Reward is the driving force of reinforcement learning agents. This paper is dedicated to understanding the expressivity of reward as a way to express tasks that we would want an agent to perform. We frame this study around three new abstract notions of “task” that might be desirable: (1) a set of acceptable behaviors, (2) a partial ordering over behaviors, or (3) a partial ordering over trajectories. Our main results prove that while reward can express many tasks, there exist instances of each task type that no Markov reward function can capture. We then provide a set of polynomial-time algorithms that construct a reward function which allows an agent to optimize tasks of each of these three types, and correctly determine when no such reward function exists. We conclude with an empirical study that corroborates and illustrates our theoretical findings.

Authors' notes

Reward is the driving force for reinforcement learning (RL) agents. Given its central role in RL, reward is often assumed to be suitably general in its expressivity, as summarized by Sutton and Littman’s reward hypothesis:

...all of what we mean by goals and purposes can be well thought of as maximization of the expected value of the cumulative sum of a received scalar signal (reward).

SUTTON (2004), LITTMAN (2017)

In our work, we take first steps toward a systematic study of this hypothesis. To do so, we consider the following thought experiment involving Alice, a designer, and Bob, a learning agent:

We suppose that Alice thinks of a task she might like Bob to learn to solve – this task could be in the form a a natural language description (“balance this pole”), an imagined state of affairs (“reach any of the winning configurations of a chess board”), or something more traditional like a reward or value function. Then, we imagine Alice translates her choice of task into some generator that will provide learning signal (such as reward) to Bob (a learning agent), who will learn from this signal throughout his lifetime. We then ground our study of the reward hypothesis by addressing the following question: given Alice’s choice of task, is there always a reward function that can convey this task to Bob?
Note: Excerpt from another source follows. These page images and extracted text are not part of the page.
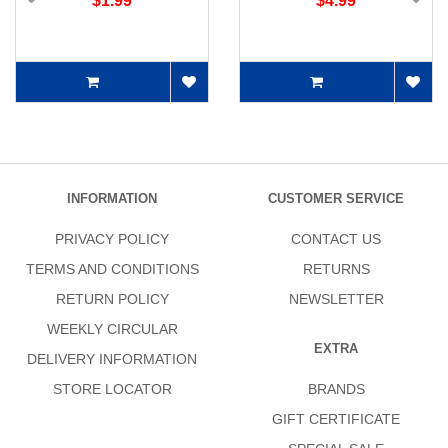
$1.99
$4.99
INFORMATION
CUSTOMER SERVICE
PRIVACY POLICY
CONTACT US
TERMS AND CONDITIONS
RETURNS
RETURN POLICY
NEWSLETTER
WEEKLY CIRCULAR
EXTRA
DELIVERY INFORMATION
STORE LOCATOR
BRANDS
GIFT CERTIFICATE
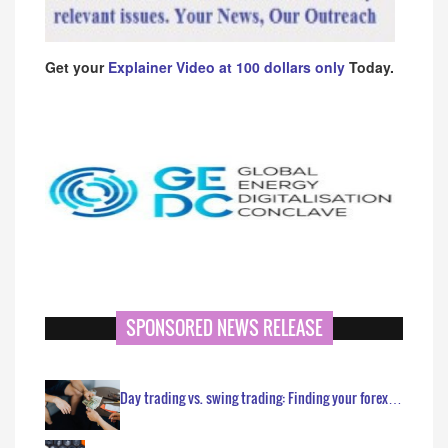
Get your
Explainer Video at 100 dollars only
Today.
SPONSORED NEWS RELEASE
Day trading vs. swing trading: Finding your forex…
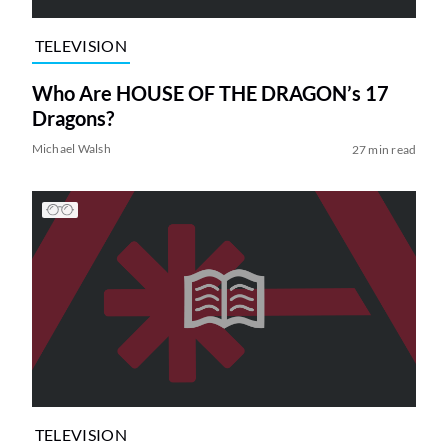
TELEVISION
Who Are HOUSE OF THE DRAGON’s 17
Dragons?
Michael Walsh
27 min read
TELEVISION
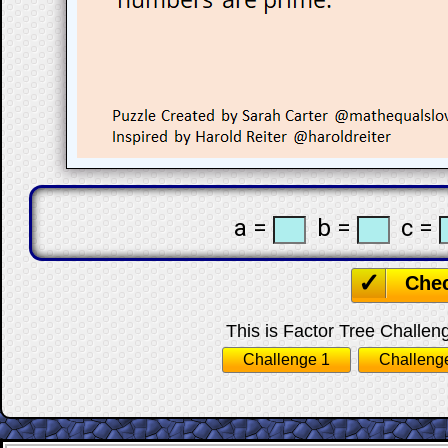
a =
b =
c =
Che
This is Factor Tree Challeng
Challenge 1
Challeng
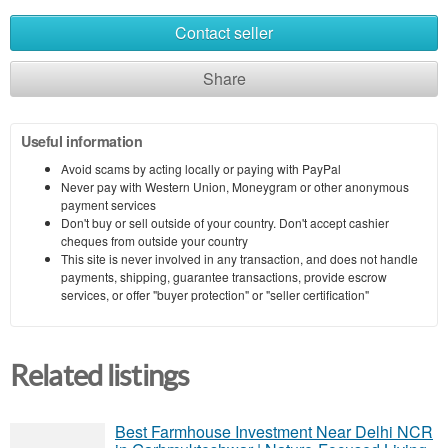
Contact seller
Share
Useful information
Avoid scams by acting locally or paying with PayPal
Never pay with Western Union, Moneygram or other anonymous
payment services
Don't buy or sell outside of your country. Don't accept cashier
cheques from outside your country
This site is never involved in any transaction, and does not handle
payments, shipping, guarantee transactions, provide escrow
services, or offer "buyer protection" or "seller certification"
Related listings
Best Farmhouse Investment Near Delhi NCR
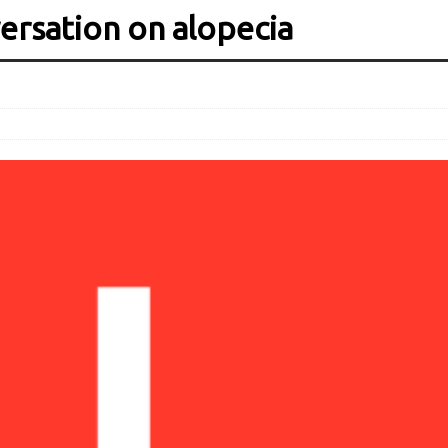
rsation on alopecia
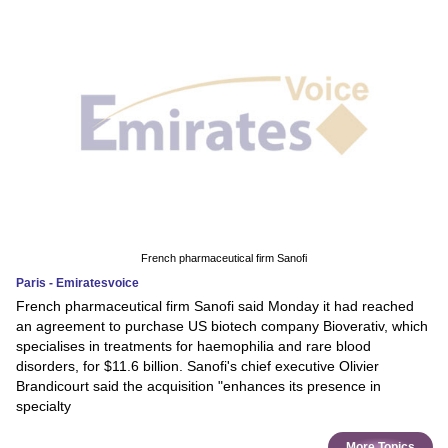
French pharmaceutical firm Sanofi
Paris - Emiratesvoice
French pharmaceutical firm Sanofi said Monday it had reached
an agreement to purchase US biotech company Bioverativ, which
specialises in treatments for haemophilia and rare blood
disorders, for $11.6 billion. Sanofi's chief executive Olivier
Brandicourt said the acquisition "enhances its presence in
specialty
More Topics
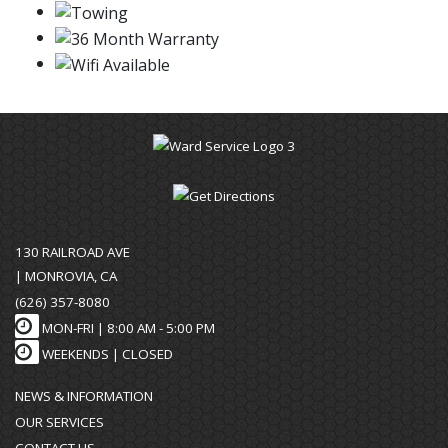
130 RAILROAD AVE
| MONROVIA, CA
(626) 357-8080
MON-FRI |
8:00 AM - 5:00 PM
WEEKENDS | CLOSED
NEWS & INFORMATION
OUR SERVICES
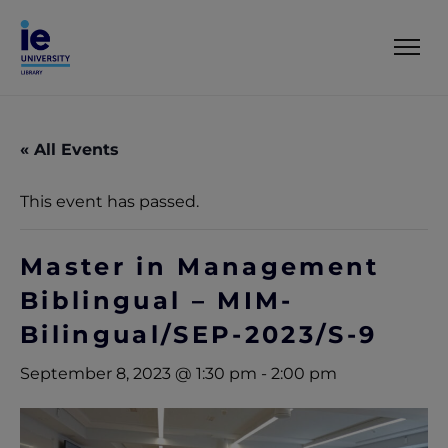
« All Events
This event has passed.
Master in Management
Biblingual – MIM-
Bilingual/SEP-2023/S-9
September 8, 2023 @ 1:30 pm
-
2:00 pm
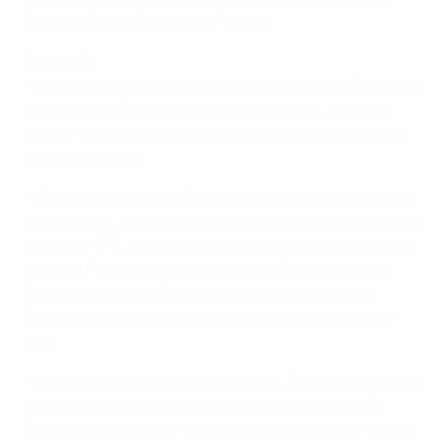
Played 113 Won 78 Drawn 17 Lost 18.
Denmark
• It took a dramatic penalty shoot-out win for Denmark
to edge past France and into the last four, Kenneth
Heiner-Møller's side winning 4-2 from the spot at the
end of a 1-1 draw.
• Rasmussen put the Danes in front after 28 minutes
in Linkoping, and although Louisa Necib equalised with
a penalty (71), the same player had her attempt saved
by Stina Petersen in the shoot-out. France's Sarah
Bouhaddi kept out Theresa Nielsen, but Sabrina
Delannoy hit the woodwork and Janni Arnth did the
rest.
• Despite coming through that test, Denmark have yet
to win a match in regulation time at Sweden 2013.
Petersen saved a pair of penalties to secure a 1-1 draw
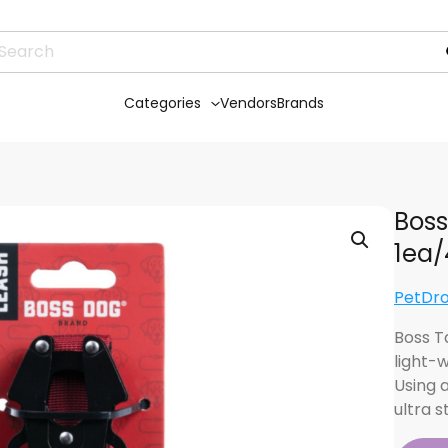
Categories
Vendors
Brands
Boss
1ea/
PetDr
Boss T
light-
Using a
ultra 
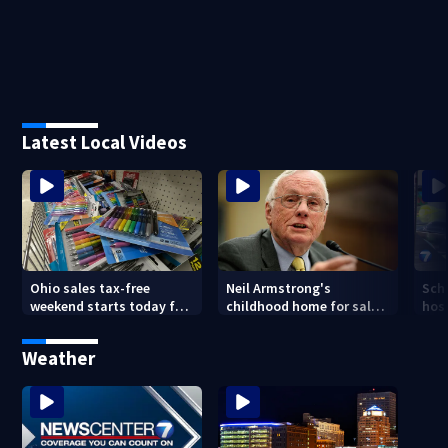
Latest Local Videos
Ohio sales tax-free
Neil Armstrong's
Sch
weekend starts today for
childhood home for sale
host
school shopping
in Ohio
Kin
are
Weather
To make our study of this question concrete, we first restrict focus to three kinds of task. In particular, we introduce three task types that we believe capture sensible kinds of tasks: 1) A set of acceptable policies (SOAP), 2) A policy order (PO), and 3) A trajectory order (TO). These three forms of tasks represent concrete instances of the kinds of task we might want an agent to learn to solve.

We then study whether reward is capable of capturing each of these task types in finite environments. Crucially, we only focus attention on Markov reward functions; for instance, given a state space that is sufficient to form a task such as (x,y) pairs in a grid world, is there a reward function that only depends on this same state space that can capture the task?

Our first main result shows that for each of the three task types, there are environment-task pairs for which there is no Markov reward function that can capture the task. One example of such a pair is the “go all the way around the grid clockwise or counterclockwise” task in a typical grid world:

This task is naturally captured by a SOAP that consists of two acceptable policies: the “clockwise” policy (in blue) and the “counterclockwise” policy (in purple). For a Markov reward function to express this task, it would need to make these two policies strictly higher in value than all other deterministic policies. However, there is no such Markov reward function: the optimality of a single “move clockwise” action will depend on whether the agent was already moving in that direction in the past. Since the reward function must be Markov, it cannot convey this kind of information. Similar examples demonstrate that Markov reward cannot capture every policy order and trajectory order, too.

Given that some tasks can be captured and some cannot, we next explore whether there is an efficient procedure for determining whether a given task can be captured by reward in a given environment. Further, if there is a reward function that captures the given task, we would ideally like to be able to output such a reward function. Our second result is a positive result which says that for any finite environment-task pair, there is a procedure that can 1) decide whether the task can be captured by Markov reward in the given environment, and 2) outputs the desired reward function that exactly conveys the task, when such a function exists.

This work establishes initial pathways toward understanding the scope of the reward hypothesis, but there is much still to be done to generalize these results beyond finite environments, Markov rewards, and simple notions of “task” and “expressivity”. We hope this work provides new conceptual perspectives on reward and its place in reinforcement learning.